Akibat pola pengelolaan seperti itu, skema keuangan yang salah kaprah ini akhirnya runtuh. Jumlah pasangan yang menjadi korban terus bertambah, diperkirakan mencapai sekitar 230 pasangan dengan total kerugian mencapai antara Rp15 sampai Rp16 miliar menurut data awal yang dihimpun dari para korban. Banyak pasangan yang telah membayar penuh bahkan jauh sebelum hari acara mereka tiba, namun ketika waktu pelaksanaan datang, layanan utama seperti katering, dokumentasi, hingga koordinasi vendor tidak pernah terwujud.
Bukan hanya layanan yang tidak terpenuhi, investigasi juga menemukan fakta yang lebih mengkhawatirkan: sebagian dana hasil pembayaran klien diduga dialihkan untuk keperluan pribadi Ayu Puspita. Uang tersebut digunakan untuk membiayai cicilan rumah di Jakarta Timur bahkan perjalanan ke luar negeri gaya hidup yang memicu kemarahan banyak pihak. Dalam pemeriksaan, polisi menyebut motif ekonomilah yang menjadi alasan di balik tindakan tersebut, karena Ayu tampaknya mengambil uang klien untuk kebutuhan non-operasional yang sifatnya pribadi.
Publik semakin marah ketika cerita-cerita korban menyebar di media sosial: dari pasangan yang harus membatalkan resepsi karena tidak ada katering, hingga keluarga yang panik mencari vendor pengganti di menit-menit terakhir agar acara tetap bisa berjalan. Banyak calon pengantin yang tabungan dan persiapan mereka terkuras habis akibat kasus ini, menjadikan momen istimewa yang seharusnya berkesan justru berubah menjadi kenangan pahit.
Respon dari kepolisian sendiri cukup serius.
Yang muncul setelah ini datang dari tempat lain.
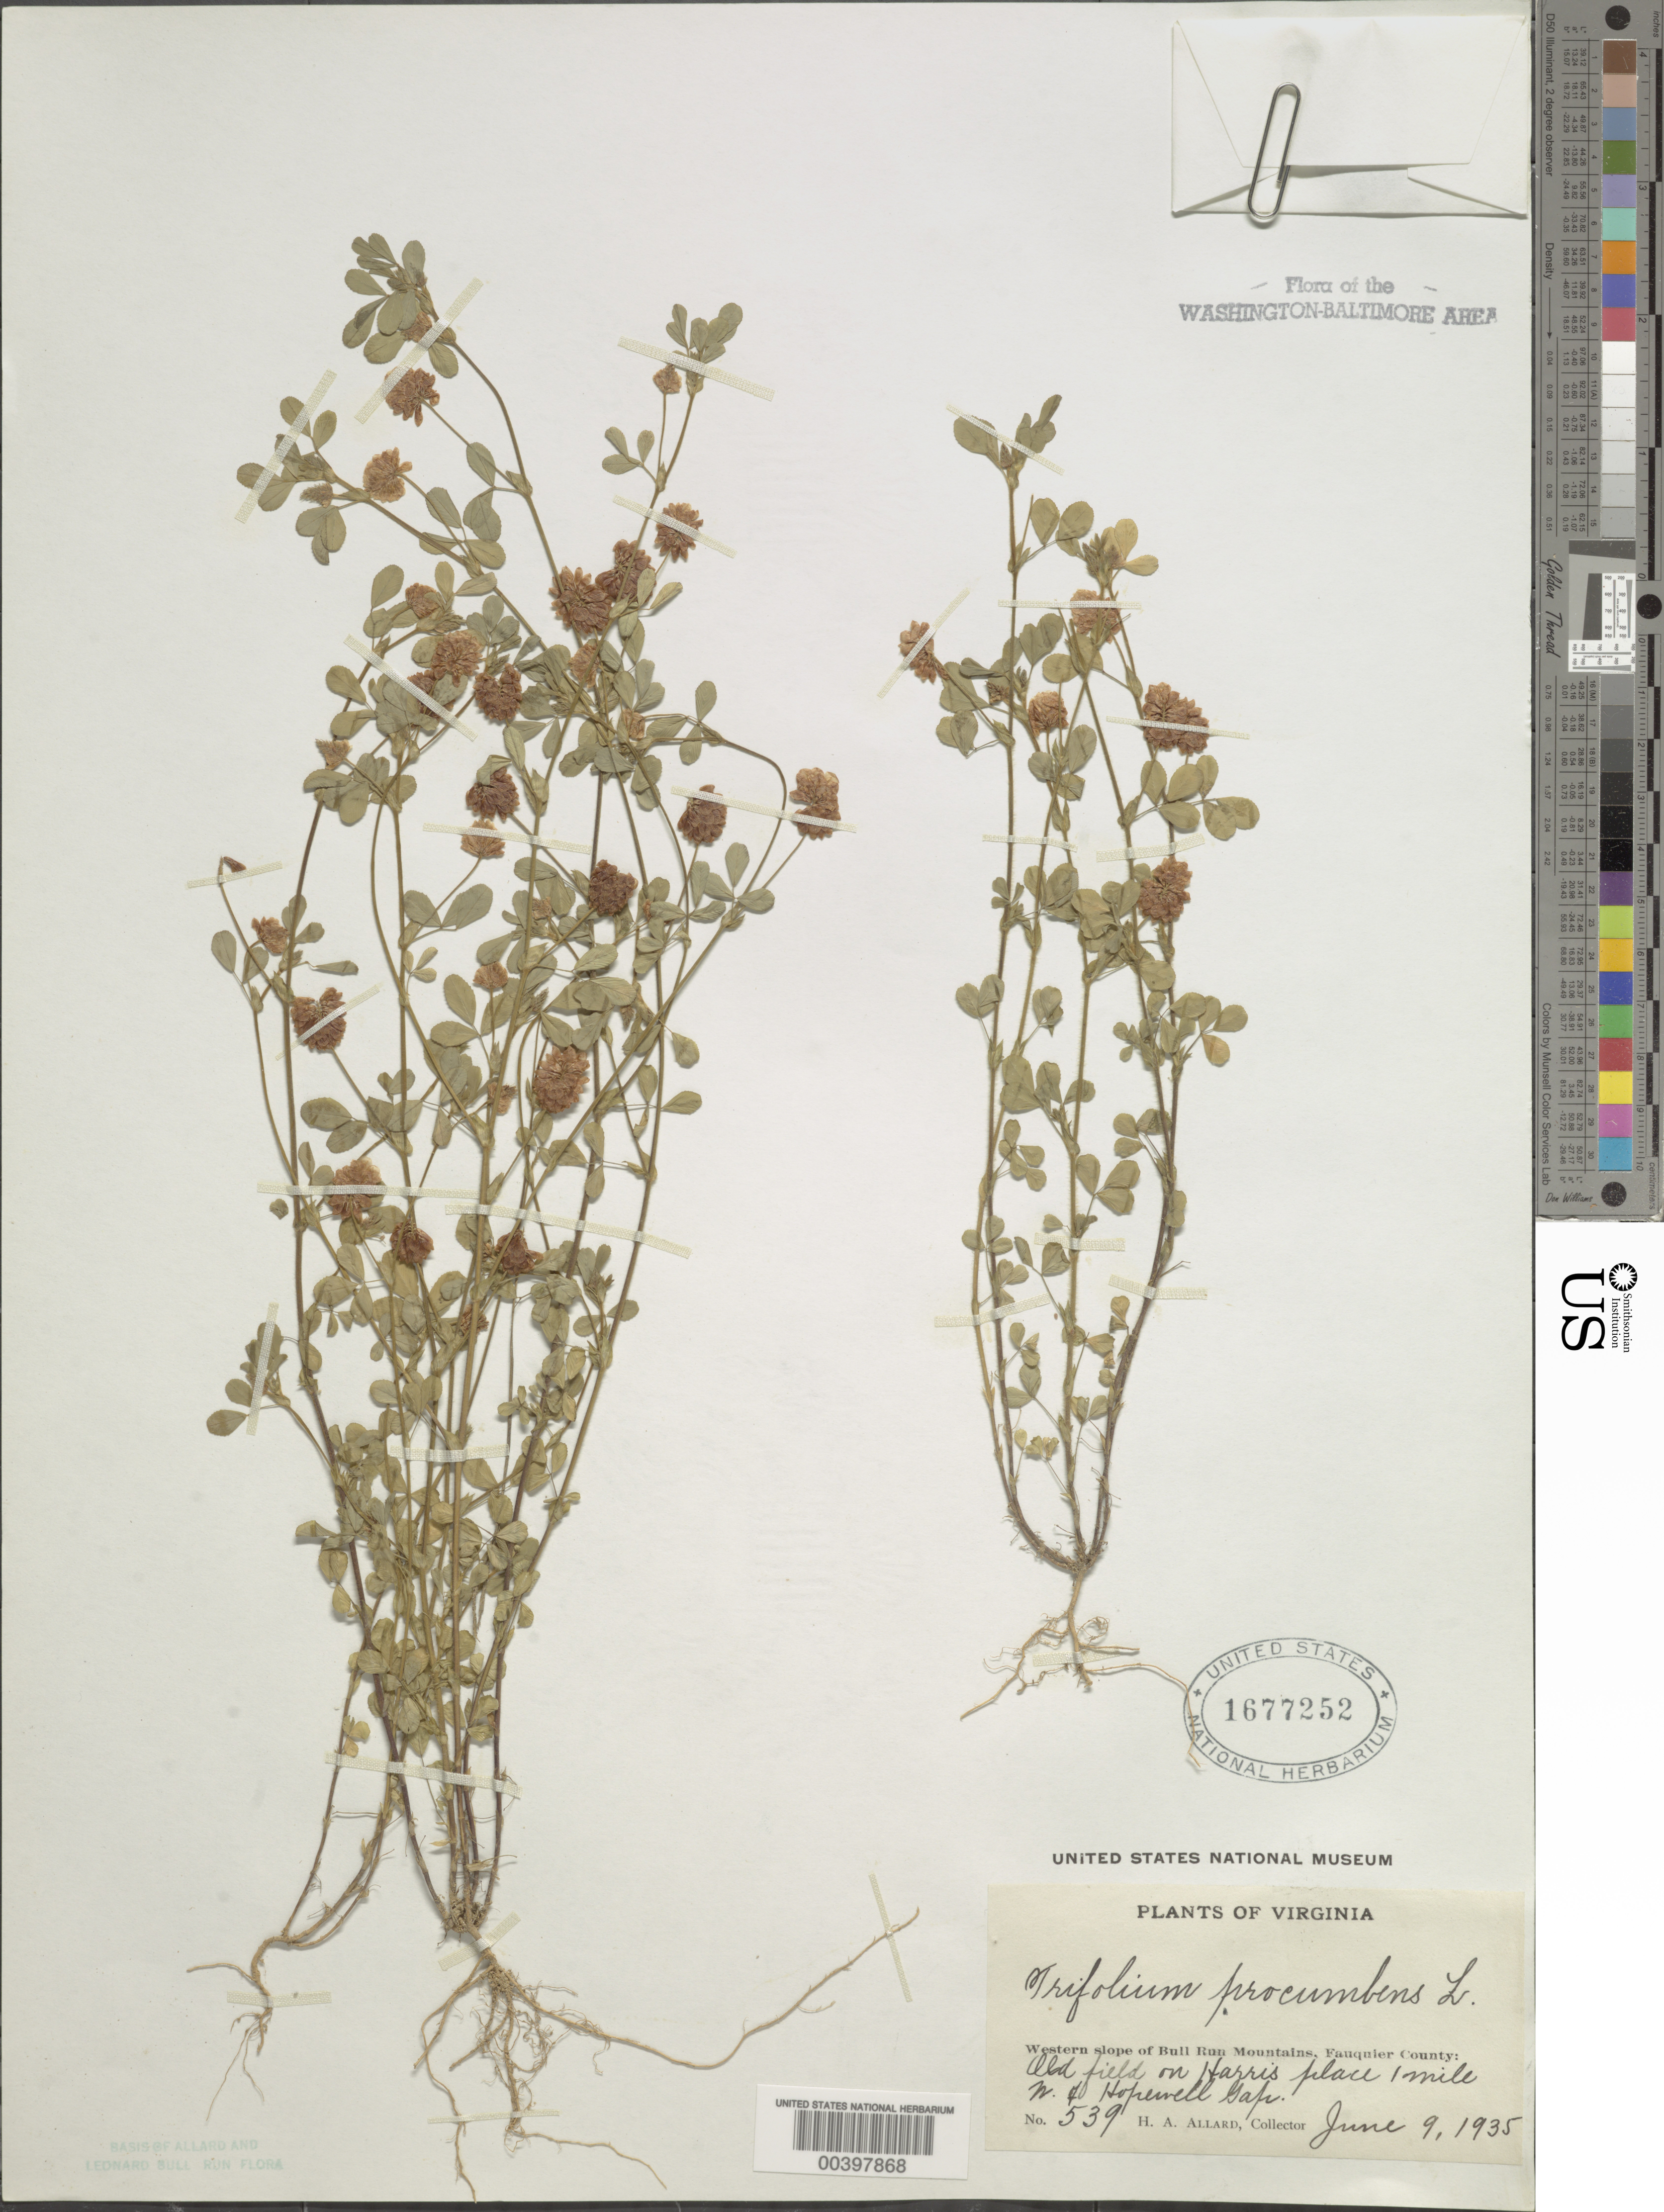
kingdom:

Ayu Puspita beserta beberapa staf WO-nya telah diamankan di Polda Metro Jaya dan ditetapkan sebagai tersangka bersama empat orang lainnya berinisial D, B, H, dan R. Jumlah pengaduan yang masuk mencapai belasan puluh puluh kasus dari berbagai daerah di Jabodetabek hingga daerah lain, dengan total laporan yang terus bertambah.
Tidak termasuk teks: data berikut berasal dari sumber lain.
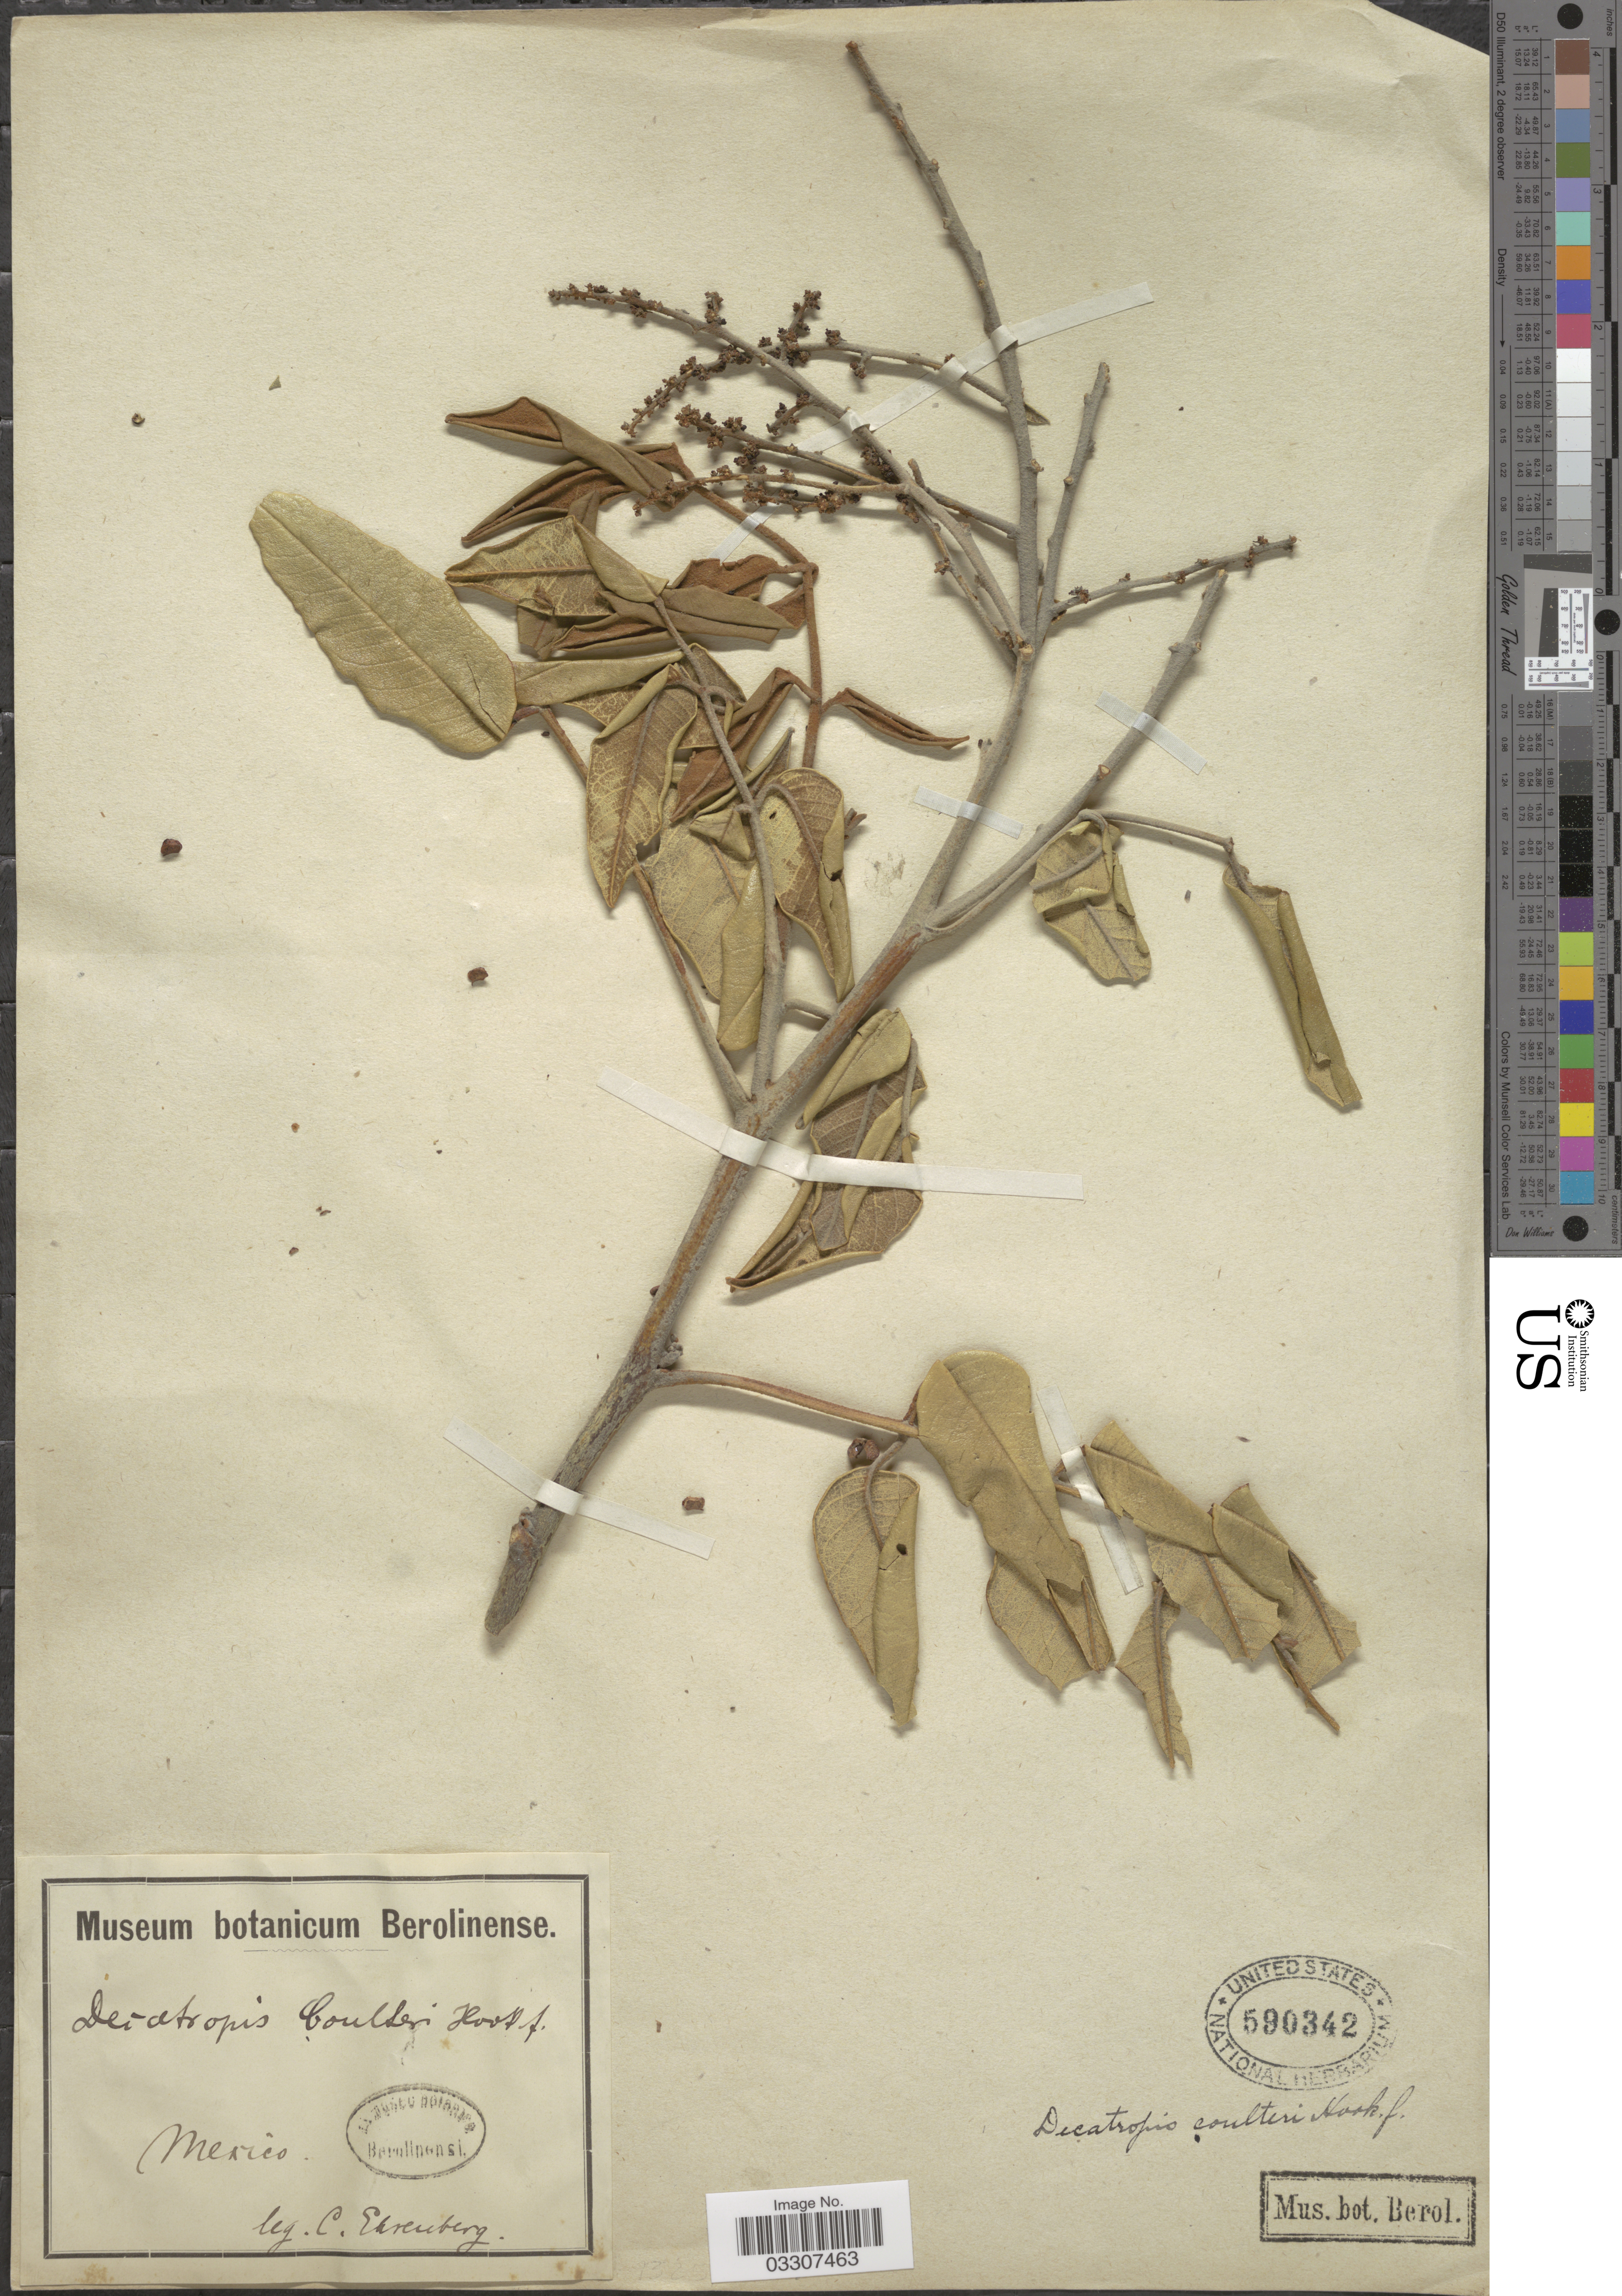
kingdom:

Kasus ini juga menjadi peringatan keras bagi masyarakat, khususnya calon pengantin, untuk lebih berhati-hati dalam memilih penyedia jasa pernikahan. Harga yang terlalu murah atau promosi yang terkesan terlalu menggiurkan perlu dicurigai dan dianalisis secara seksama. Banyak ahli konsumsi menyarankan agar kontrak kerja sama dengan vendor dibuat secara formal, dengan bukti tertulis yang kuat dan pembayaran bertahap, bukan penuh di muka, agar risiko penipuan bisa diminimalisir di masa depan. Hingga kini proses penyidikan masih berjalan. Polisi tengah mengumpulkan bukti transfer dan dokumen lainnya untuk memastikan jumlah total kerugian serta detail tindakan pidana yang bisa menjerat para tersangka. Para korban pun berharap agar dana mereka bisa dikembalikan melalui proses hukum yang adil dan transparan, sembari menunggu hasil penyelidikan lebih lanjut.